A Framework for Fine-Tuning LLMs using Heterogeneous Feedback
Ryan Aponte, Ryan A. Rossi, Shunan Guo, Franck Dernoncourt, Tong Yu, Xiang Chen, Subrata Mitra, Nedim Lipka
TL;DR
The paper tackles the limitation of relying on a single supervision type for fine-tuning LLMs by introducing a heterogeneous-feedback framework that unifies diverse signals into a common training set $D_{train}$ through Simple Unionization and quality-diversity filtering. It then applies standard SFT and RLHF pipelines, augmented with LoRA, to large models (e.g., LLaMA-7B) across multi-task datasets (WinoGrande, OASST, WinoGender), demonstrating reductions in bias while preserving instruction-following performance. Key findings show that heterogeneous supervision can outperform single-dataset fine-tuning, and that selective filtering by quality and diversity can match or exceed the full-data baseline, enabling efficient multi-objective alignment. The approach has practical impact for scalable, multi-task fine-tuning of LLMs, broadening the use of heterogeneous human feedback in real-world alignment pipelines.
Abstract
Large language models (LLMs) have been applied to a wide range of tasks, including text summarization, web navigation, and chatbots.
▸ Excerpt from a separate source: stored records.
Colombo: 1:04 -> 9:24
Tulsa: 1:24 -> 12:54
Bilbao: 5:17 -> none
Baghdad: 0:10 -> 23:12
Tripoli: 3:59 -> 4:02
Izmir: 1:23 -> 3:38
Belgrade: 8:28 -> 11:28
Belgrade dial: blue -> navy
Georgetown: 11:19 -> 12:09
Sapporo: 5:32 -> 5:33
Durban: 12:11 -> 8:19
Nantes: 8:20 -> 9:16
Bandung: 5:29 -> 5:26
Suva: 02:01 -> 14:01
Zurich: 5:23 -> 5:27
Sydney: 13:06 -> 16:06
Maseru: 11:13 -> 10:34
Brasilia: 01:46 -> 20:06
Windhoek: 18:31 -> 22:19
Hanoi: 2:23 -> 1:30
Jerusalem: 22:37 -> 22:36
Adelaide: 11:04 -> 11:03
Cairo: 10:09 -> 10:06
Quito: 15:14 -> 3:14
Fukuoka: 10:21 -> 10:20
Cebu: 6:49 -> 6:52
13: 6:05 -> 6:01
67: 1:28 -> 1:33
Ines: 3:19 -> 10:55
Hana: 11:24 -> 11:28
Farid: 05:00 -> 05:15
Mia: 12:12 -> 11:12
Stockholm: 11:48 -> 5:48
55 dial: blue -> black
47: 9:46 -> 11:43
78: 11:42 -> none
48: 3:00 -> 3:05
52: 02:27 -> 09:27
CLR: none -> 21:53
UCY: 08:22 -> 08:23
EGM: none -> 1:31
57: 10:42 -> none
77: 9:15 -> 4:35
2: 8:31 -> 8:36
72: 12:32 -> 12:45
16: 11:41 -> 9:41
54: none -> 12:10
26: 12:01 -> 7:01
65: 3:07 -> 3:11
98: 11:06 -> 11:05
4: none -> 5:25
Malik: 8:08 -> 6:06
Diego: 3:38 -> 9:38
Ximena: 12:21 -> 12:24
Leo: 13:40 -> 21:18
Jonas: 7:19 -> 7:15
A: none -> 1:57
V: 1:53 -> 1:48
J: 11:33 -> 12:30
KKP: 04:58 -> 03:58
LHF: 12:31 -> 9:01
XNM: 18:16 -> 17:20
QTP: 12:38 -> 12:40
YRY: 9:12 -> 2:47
They have benefitted from supervised fine-tuning (SFT) and reinforcement learning from human feedback (RLHF) following an unsupervised pretraining. These datasets can be difficult to collect, limited in scope, and vary in sample quality. Additionally, datasets can vary extensively in supervision format, from numerical to binary as well as multi-dimensional with many different values. We present a framework for fine-tuning LLMs using heterogeneous feedback, which has two main components. First, we combine the heterogeneous feedback data into a single supervision format, compatible with methods like SFT and RLHF. Next, given this unified feedback dataset, we extract a high-quality and diverse subset to obtain performance increases potentially exceeding the full dataset. We conduct extensive experiments to understand the effectiveness of these techniques for incorporating heterogeneous feedback, and demonstrate improvements from using a high-quality and diverse subset of the data. We find that our framework is able to improve models in multiple areas simultaneously, such as in instruction following and bias reduction.